Corcept Therapeutics is testing Relacorilant, a small molecule antagonist of the glucocorticoid receptor (GR), in ACC patients who produce excess cortisol. This treatment is in combination with pembrolizumab, a PD-1 inhibitor. This program employs a different mechanism from ours and is unlikely to have single-agent efficacy. No other clinical programs are explicitly targeting SR-B1 as a delivery pathway for cancer. EVOQ Therapeutics is using an HDL-mimetic delivery vehicle, but they are focused on presenting tolerogenic motifs to the immune system for diseases like multiple sclerosis and rheumatoid arthritis.

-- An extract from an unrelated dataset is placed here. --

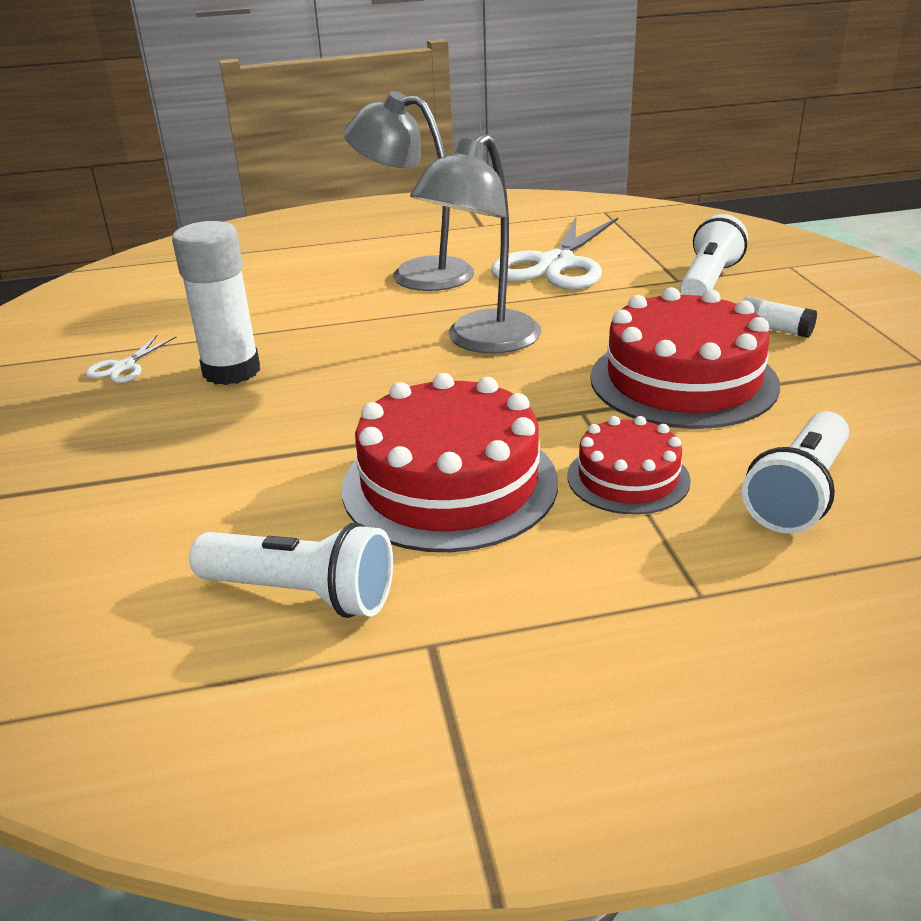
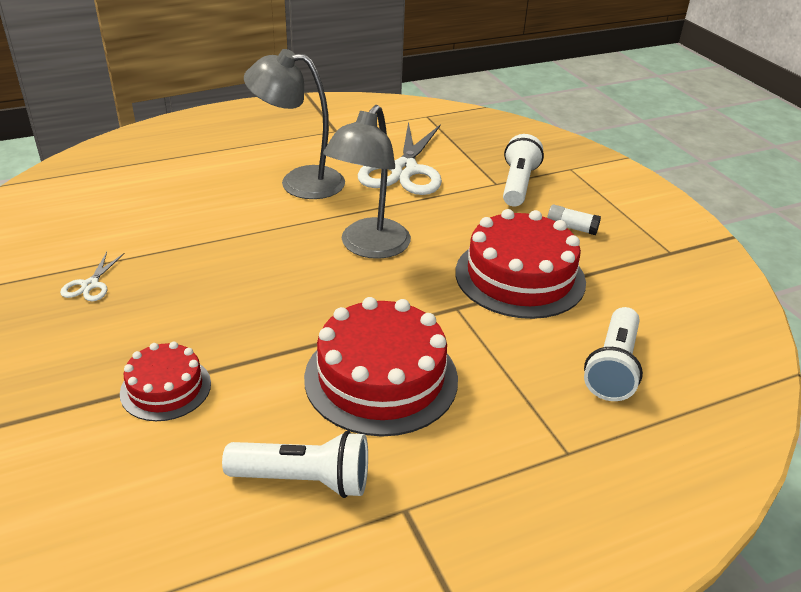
camera: 15 degrees left, 5 degrees up
(231, 371) = (182, 284): white glue stick -> none
(628, 478) = (501, 363): red cake -> red cake (166, 388)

EVOQ has inked partnerships with Amgen and Gilead worth over $800mm, including future milestones.


Desired financial amount

Company is seeking $7mm over the next 12 months to file an IND and initiate a first-in-human study in adrenocortical carcinoma

previous funding

The company has raised $600K to date from friends and family through a series of convertible notes. The company has received one research grant of just under $60,000 to further development.

current financials

The company’s available cash as of Jan 2023 is slightly more than $200,000. The company’s core burn rate is $14,000 per month for payroll, rent, and reagents and supplies. In addition to that, the company is paying for new patent drafting and prosecution. We also have bids for contract manufacturing services pending future funding.

financial use

(1) CMC to develop and produce cGMP material for IND-enabling work and FIH clinical study (2) Conduct preclinical testing required for IND, including: toxicity, PK/PD, dose finding and reprotox. (3) Initiate FIH clinical study with a small number of leading US insitutions focused on ACC


We do not have any product sales to date. We plan to work with traditional medical payers to negotiate pricing for this drug. The revenue model is a product sales model

exit strategy

We would plan to exit the company at the conclusion of Phase 2B for the lead program. At this stage, the core technology will have been de-risked. A larger partner with a developed sales force would likely lead Phase 3 development and commercial launch. If a trade sale is not available at a reasonable valuation, the company could theoretically market a drug in an ultra-orphan indication such as ACC. As an ultra-orphan oncology indication, ACC is eligible for Priority Review Vouchers (PRVs) to the sponsor for novel agent approvals. These PRVs are valued at roughly $100mm, presenting another possible route to revenue generation.